In fact, the Town’s annual pension obligation, which is now staggering, will more than double under any of the scenarios offered with the 401A proposal.

That is because while the current liabilities must be paid off, the 401A plan must also be funded. In essence, the current residents will see a more than a doubling of pension costs for the next 10 to 15 years. And then the good news is the cost will fall off to between 10% and 13% of payroll. That is the good news; unfortunately many of us will only get to feel good about it after our coffins shut.

But here are the real consequences: Longboat Key will lose the quality of fire and police coverage it now enjoys. The best employees will not work under this model.
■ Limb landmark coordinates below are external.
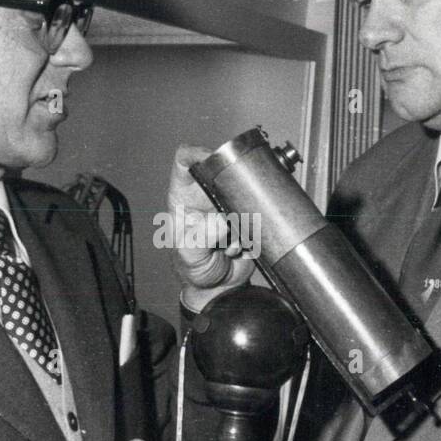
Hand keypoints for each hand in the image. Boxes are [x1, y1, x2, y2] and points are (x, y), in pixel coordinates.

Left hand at [168, 145, 255, 311]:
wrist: (218, 288)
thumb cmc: (194, 269)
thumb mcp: (189, 255)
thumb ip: (200, 237)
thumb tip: (220, 221)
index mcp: (184, 197)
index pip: (185, 161)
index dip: (197, 153)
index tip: (211, 158)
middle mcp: (206, 196)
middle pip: (220, 170)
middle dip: (229, 188)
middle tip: (228, 212)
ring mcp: (228, 205)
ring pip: (242, 194)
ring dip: (239, 220)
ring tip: (227, 243)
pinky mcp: (247, 217)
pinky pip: (256, 215)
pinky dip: (249, 234)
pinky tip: (236, 249)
A few have left and many are looking to leave with a wait-and-see attitude. Longboat has always made one thing clear: we want the best medical EMS service available or executable as a goal.

This effort directly undermines that effort. No performance contract will mask that the Town will sink from an A-list for employees to a D-list. And telling hires that working on Longboat is paradise works if you are a realtor talking to a buyer, but let’s be real. Our public servants cannot afford to live in the paradise they protect — and that is fine. But this solution is not a real solution. It’s riding some populist wave and not thinking the matter through.

Remember: your cost will double for 10 to 15 years and be far higher than the defined contribution model could or would be if employees make concessions.

The firefighters and police will have to make contractual concessions to keep a defined benefit plan. And that immediately decreases the liability. That liability is nothing more than the equivalent of an amortized amount on an adjustable rate mortgage. If the market zooms again, guess what? The liability starts to disappear.

This is not 9-11. We do not have to charge into unknown countries, destroy what exists, only to realize we have destroyed what ultimately protects us. Let’s think this through.